- [WORK TO BE COMPLETED]
The required output is the exact run of lines below that opens at the line with "- function elaborateMeasures" and closes at the line with "- hh.csv, grid".

- [DATASET RECORDS]
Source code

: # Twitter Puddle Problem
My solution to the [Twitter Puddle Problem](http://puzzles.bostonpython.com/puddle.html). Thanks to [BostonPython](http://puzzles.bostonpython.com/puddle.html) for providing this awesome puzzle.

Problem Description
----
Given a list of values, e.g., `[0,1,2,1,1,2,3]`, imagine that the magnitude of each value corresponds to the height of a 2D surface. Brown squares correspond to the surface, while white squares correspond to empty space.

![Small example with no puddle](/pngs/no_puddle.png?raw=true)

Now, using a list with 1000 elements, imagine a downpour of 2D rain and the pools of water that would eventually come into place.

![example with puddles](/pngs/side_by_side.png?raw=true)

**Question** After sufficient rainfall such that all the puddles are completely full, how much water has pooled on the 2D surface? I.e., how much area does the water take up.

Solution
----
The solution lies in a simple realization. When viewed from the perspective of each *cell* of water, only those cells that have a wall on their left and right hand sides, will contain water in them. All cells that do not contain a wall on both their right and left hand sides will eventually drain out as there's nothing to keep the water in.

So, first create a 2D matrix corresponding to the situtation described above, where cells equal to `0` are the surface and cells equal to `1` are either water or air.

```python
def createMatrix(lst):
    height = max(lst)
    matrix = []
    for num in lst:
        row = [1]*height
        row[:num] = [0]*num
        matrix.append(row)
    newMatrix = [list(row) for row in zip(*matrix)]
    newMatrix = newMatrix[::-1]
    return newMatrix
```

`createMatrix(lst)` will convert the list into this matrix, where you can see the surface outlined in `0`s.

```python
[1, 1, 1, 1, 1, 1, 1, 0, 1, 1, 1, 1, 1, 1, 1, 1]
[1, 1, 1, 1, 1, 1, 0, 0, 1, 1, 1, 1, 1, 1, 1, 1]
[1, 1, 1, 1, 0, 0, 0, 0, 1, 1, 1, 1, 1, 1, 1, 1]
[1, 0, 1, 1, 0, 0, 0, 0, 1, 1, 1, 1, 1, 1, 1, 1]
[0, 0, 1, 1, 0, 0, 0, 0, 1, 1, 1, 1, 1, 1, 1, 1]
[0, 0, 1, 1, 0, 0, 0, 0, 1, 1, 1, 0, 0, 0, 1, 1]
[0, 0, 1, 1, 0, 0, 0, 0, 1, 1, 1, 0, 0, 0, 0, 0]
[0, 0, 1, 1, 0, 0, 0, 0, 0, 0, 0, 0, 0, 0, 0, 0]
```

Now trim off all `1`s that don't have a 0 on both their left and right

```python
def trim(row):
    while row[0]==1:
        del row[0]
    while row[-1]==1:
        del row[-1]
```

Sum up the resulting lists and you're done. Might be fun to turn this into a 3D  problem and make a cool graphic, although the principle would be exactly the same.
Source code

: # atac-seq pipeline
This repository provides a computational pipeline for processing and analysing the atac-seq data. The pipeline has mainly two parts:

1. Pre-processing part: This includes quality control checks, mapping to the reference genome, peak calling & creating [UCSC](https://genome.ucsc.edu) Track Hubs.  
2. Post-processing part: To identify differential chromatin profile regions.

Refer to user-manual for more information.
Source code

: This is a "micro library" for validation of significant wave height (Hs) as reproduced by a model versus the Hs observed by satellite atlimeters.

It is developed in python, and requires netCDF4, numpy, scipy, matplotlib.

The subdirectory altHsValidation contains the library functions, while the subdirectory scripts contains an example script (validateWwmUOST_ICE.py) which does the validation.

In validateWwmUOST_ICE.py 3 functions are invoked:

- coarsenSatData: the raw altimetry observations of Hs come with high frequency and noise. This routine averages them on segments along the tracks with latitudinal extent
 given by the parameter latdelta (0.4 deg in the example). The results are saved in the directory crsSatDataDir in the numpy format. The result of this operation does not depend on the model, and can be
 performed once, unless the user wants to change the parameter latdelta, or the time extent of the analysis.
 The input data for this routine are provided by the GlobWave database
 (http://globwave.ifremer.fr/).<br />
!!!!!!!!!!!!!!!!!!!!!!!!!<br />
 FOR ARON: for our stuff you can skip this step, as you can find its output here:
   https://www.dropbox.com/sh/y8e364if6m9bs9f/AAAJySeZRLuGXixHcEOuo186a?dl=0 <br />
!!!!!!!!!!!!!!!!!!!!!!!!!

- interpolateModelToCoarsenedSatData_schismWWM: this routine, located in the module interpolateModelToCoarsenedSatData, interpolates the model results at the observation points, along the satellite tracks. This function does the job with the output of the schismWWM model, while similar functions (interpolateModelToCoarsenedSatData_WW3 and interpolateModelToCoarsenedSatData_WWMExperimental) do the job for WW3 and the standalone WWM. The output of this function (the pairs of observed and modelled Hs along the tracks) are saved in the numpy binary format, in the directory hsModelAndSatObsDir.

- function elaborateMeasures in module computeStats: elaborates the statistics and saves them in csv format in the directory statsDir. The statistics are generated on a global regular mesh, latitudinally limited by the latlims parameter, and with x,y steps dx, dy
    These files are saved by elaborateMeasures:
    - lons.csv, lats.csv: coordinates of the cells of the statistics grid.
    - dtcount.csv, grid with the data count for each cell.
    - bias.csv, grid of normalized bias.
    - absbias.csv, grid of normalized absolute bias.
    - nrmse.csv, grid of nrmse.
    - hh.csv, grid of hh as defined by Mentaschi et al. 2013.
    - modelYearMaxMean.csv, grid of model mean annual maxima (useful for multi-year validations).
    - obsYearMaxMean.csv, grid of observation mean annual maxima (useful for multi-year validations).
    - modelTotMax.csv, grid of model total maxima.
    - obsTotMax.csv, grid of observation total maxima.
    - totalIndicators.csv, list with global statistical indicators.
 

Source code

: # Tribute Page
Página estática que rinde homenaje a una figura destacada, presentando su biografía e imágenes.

- [YOUR SOLUTION]
- function elaborateMeasures in module computeStats: elaborates the statistics and saves them in csv format in the directory statsDir. The statistics are generated on a global regular mesh, latitudinally limited by the latlims parameter, and with x,y steps dx, dy
    These files are saved by elaborateMeasures:
    - lons.csv, lats.csv: coordinates of the cells of the statistics grid.
    - dtcount.csv, grid with the data count for each cell.
    - bias.csv, grid of normalized bias.
    - absbias.csv, grid of normalized absolute bias.
    - nrmse.csv, grid of nrmse.
    - hh.csv, grid of hh as defined by Mentaschi et al. 2013.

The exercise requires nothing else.